#### RECORDS SHOWN
★ ★ ★ ★

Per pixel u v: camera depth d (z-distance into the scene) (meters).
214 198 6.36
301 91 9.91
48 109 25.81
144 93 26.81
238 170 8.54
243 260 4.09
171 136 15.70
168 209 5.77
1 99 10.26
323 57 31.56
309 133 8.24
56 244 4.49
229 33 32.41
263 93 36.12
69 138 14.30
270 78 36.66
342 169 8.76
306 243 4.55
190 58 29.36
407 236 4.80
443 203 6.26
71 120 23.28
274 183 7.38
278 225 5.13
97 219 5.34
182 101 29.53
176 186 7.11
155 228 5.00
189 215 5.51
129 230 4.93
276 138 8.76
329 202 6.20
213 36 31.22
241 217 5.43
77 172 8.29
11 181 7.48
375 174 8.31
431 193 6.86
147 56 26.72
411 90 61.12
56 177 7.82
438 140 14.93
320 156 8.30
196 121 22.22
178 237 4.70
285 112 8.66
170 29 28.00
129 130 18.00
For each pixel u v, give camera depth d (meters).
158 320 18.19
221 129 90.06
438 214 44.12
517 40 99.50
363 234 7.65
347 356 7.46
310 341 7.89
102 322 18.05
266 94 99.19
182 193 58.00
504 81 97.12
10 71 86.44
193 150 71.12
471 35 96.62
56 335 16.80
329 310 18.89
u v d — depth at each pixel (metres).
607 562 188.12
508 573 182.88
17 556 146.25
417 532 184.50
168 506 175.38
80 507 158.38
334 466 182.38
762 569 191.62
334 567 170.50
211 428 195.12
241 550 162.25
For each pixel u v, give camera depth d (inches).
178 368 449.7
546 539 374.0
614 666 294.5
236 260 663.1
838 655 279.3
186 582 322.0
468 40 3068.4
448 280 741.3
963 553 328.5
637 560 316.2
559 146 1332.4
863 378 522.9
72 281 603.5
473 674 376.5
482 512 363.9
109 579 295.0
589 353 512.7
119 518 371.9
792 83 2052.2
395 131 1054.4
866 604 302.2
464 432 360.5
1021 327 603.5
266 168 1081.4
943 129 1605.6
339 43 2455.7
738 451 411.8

★ ★ ★ ★

#### TASK TO COMPLETE
Whenever a line of the records holds the string "give", pick it out and copy it.

#### EXERCISE RESPONSE
For each pixel u v, give camera depth d (meters).
For each pixel u v, give camera depth d (inches).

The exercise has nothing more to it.